You may have seen Stuart Weiss riding his bicycle around town. At 85 years young, he favors orange polka-dot suspenders — a tan fedora when he’s on foot. “I’ve gone over 700 miles this year,” said Mr. Weiss earlier this month. “It’s good for me mentally and physically.”
But though he cuts a distinctive figure, it’s possible, too, that you haven’t seen Mr. Weiss.
“When you get to be an old person like me, people don’t notice you,” he said matter-of-factly, reflecting on the sort of anonymity that comes with both age and being new in town. Mr. Weiss moved to the Windmill II housing complex in East Hampton almost two years ago and has spent much of his time since then exploring the area by bike, the flat terrain perfect for easy cycling. “I love people-watching,” he said, and he often parks himself on a bench in the village to watch the world go by.
“I’ve lived in a lot of places, and my life has been very high and very low,” Mr. Weiss said. The highest of times were the 20 years he spent publishing California Explorer, a subscription-based backpacking magazine that he founded in 1978.
For the first 40 years of his life, Mr. Weiss said, he had floundered, unhappy with his work in sales for a New York City printing company that did direct mail and marketing, drinking too much, and lacking a real passion for anything in particular. “I wasn’t good at anything that I knew of.” A move to San Francisco for work, and the subsequent loss of his job there, sent him in a new direction.
He started to backpack and picked up a camera. “It took 40 years to find myself. With a camera, a pen, and a wood walking stick I did,” he writes on his photography website, stuartweissphotography.zenfolio.com. Inspired by the work of the photographer Eliot Porter, he began taking pictures of the Sierra Nevada range.
“My life changed, my outlook changed, my values changed, everything changed,” he said. “I really learned to like myself doing this.” The magazine he started not long after covered “trails less traveled in the American West,” he wrote on his website.
His first issue was just 12 black-and-white pages with no ads. “This was all new territory,” he said. “I didn’t know what the hell I was doing.” He researched the “geology, history, everything about that place in the middle of nowhere that I could find — and this was before computers. I wrote long, long stories about this place, so before anybody went there they knew what to expect.”
Just as he taught himself to take pictures, he also taught himself to write, all while exploring some of California’s most beautiful wilderness areas.
“I was 50 years old and I was in the best shape of my life,” Mr. Weiss said. “I went thousands of miles backpacking with my golden retrievers. . . . I never went out with anyone else. I didn’t want to.”

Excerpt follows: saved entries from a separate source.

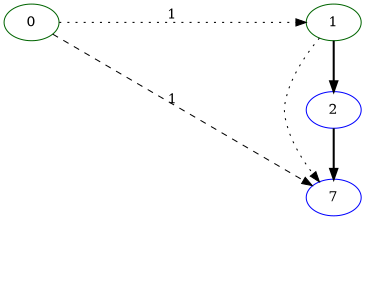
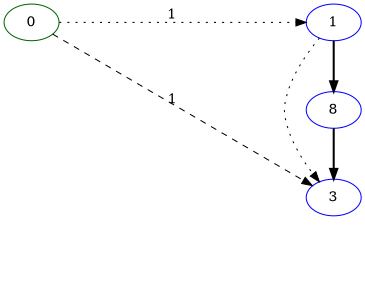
  digraph {
    nodesep=0.7
    rankdir=LR
    node [style=invis]
    edge [style=invis labeldistance=2.2]
    d [width=0.1]
    e [width=0.1]
-   1 [color=darkgreen style=""]
-   2 [color=blue style=""]
-   3 [color=blue label=7 style=""]
+   1 [color=blue style=""]
+   2 [color=blue label=8 style=""]
+   3 [color=blue style=""]
    b [width=0.1]
    a [width=0.1]
    0 [color=darkgreen style=""]
    c [width=0.1]
    subgraph sub_1 {
      rank=same
      d
    }
    subgraph sub_2 {
      rank=same
      e
      1
      2
      3
    }
    subgraph sub_3 {
      rank=same
      b
    }
    subgraph sub_4 {
      rank=same
      a
      0
    }
    subgraph sub_5 {
      rank=same
      c
    }
    d -> e [labeldistance=""]
    1 -> 2 [style=bold]
    1 -> 3 [style=dotted]
    2 -> 3 [style=bold]
    b -> c [labeldistance=""]
    a -> b [labeldistance=""]
    0 -> 1 [style=dotted weight=10 xlabel=1]
    0 -> 3 [labelfloat=true style=dashed xlabel=1]
    c -> d [labeldistance=""]
  }
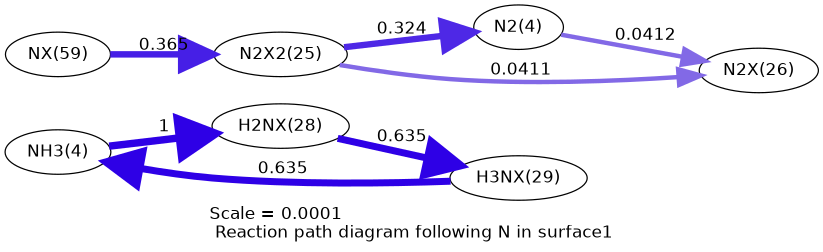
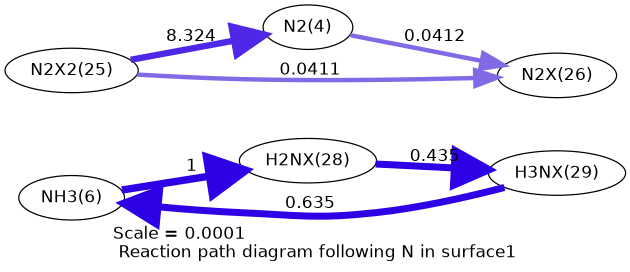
  digraph {
    fontname=Helvetica
    label="Scale = 0.0001\l Reaction path diagram following N in surface1"
    rankdir=LR
    node [fontname=Helvetica]
    edge [arrowsize=2.83 color="0.7, 1.13, 0.9" fontname=Helvetica penwidth=5.66]
-   n1 [label="NH3(4)"]
+   n1 [label="NH3(6)"]
    n2 [label="H2NX(28)"]
    n3 [label="H3NX(29)"]
-   n4 [label="NX(59)"]
    n5 [label="N2X2(25)"]
    n6 [label="N2(4)"]
    n7 [label="N2X(26)"]
    n1 -> n2 [arrowsize=3 color="0.7, 1.5, 0.9" label=" 1" penwidth=6]
-   n2 -> n3 [label=" 0.635"]
+   n2 -> n3 [label=" 0.435"]
    n3 -> n1 [label=" 0.635"]
-   n4 -> n5 [arrowsize=2.62 color="0.7, 0.865, 0.9" label=" 0.365" penwidth=5.24]
-   n5 -> n6 [arrowsize=2.57 color="0.7, 0.824, 0.9" label=" 0.324" penwidth=5.15]
+   n5 -> n6 [arrowsize=2.57 color="0.7, 0.824, 0.9" label=" 8.324" penwidth=5.15]
    n5 -> n7 [arrowsize=1.8 color="0.7, 0.541, 0.9" label=" 0.0411" penwidth=3.59]
    n6 -> n7 [arrowsize=1.8 color="0.7, 0.541, 0.9" label=" 0.0412" penwidth=3.59]
  }
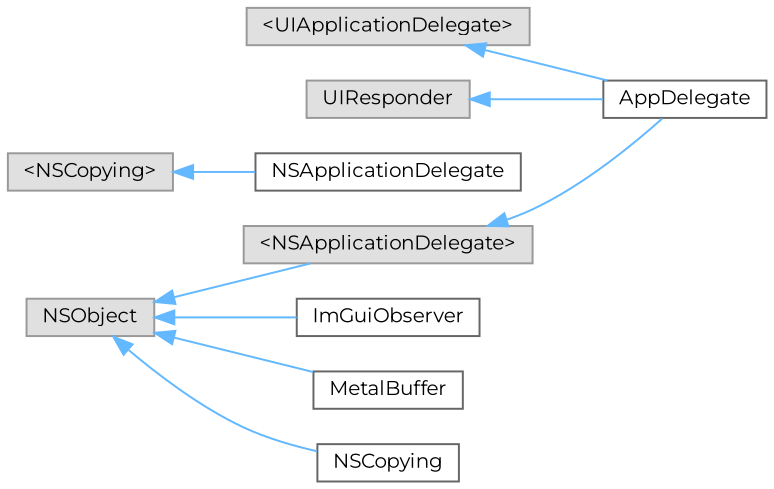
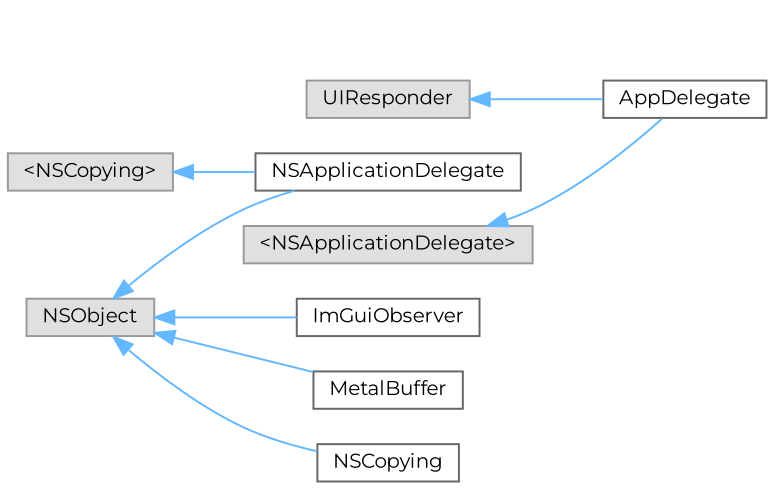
  digraph {
    fontname=Montserrat
    rankdir=LR
    node [color=grey60 fillcolor="#E0E0E0" fontname=Montserrat fontsize=10 shape=box style=filled]
    edge [color=steelblue1 dir=back fontname=Montserrat fontsize=10 labelfontname=Helvetica labelfontsize=10 style=solid]
    n1 [height=0.2 label="\<NSApplicationDelegate\>" width=0.4]
    n2 [color=grey40 fillcolor=white height=0.2 label=AppDelegate width=0.4]
    n3 [height=0.2 label="\<NSCopying\>" width=0.4]
    n4 [color=grey40 fillcolor=white height=0.2 label=NSApplicationDelegate width=0.4]
    n5 [height=0.2 label=NSObject width=0.4]
    n6 [color=grey40 fillcolor=white height=0.2 label=ImGuiObserver width=0.4]
    n7 [color=grey40 fillcolor=white height=0.2 label=MetalBuffer width=0.4]
    n8 [color=grey40 fillcolor=white height=0.2 label=NSCopying width=0.4]
-   n9 [height=0.2 label="\<UIApplicationDelegate\>" width=0.4]
    n10 [height=0.2 label=UIResponder width=0.4]
    n1 -> n2
    n3 -> n4
-   n5 -> n1
+   n5 -> n4
    n5 -> n6
    n5 -> n7
    n5 -> n8
-   n9 -> n2
    n10 -> n2
  }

At its high point, California Explorer had 10,000 subscribers, Mr. Weiss said. “I built it up from nothing to making a reasonable living.” His photography was also published in The Los Angeles Times, The San Francisco Chronicle, and AAA magazine.
The business changed and someone else took over the magazine. Mr. Weiss, who had long dealt with clinical depression, had some rough years after that. He sold his house, bought a motor home, and wandered, his love for his golden retriever sometimes the only thing that kept him going, he said. His travels brought him east to Woodstock, Vt., where he lived for 10 years, and then to Bath, Me., and eventually to the South Fork, where he had spent time as a young man, renting in Southampton and Water Mill.
Living since March 2018 at Windmill II, a subsidized complex for senior citizens, he said, “I think how lucky I am to be in a little cottage with a deck and beautiful trees, and I can just take my bike outside and ride around . . . I’m not in some high-rise apartment.”
And the experiences he had hiking, writing, and taking pictures for California Explorer still put a proverbial spring in his step all these years later. “Because of . . . what I did, my life is so much richer. . . . As an old man, what a delightful thing to look back on.”
His photographs appear, along with his reflections, on his Zenfolio site and are also available for purchase.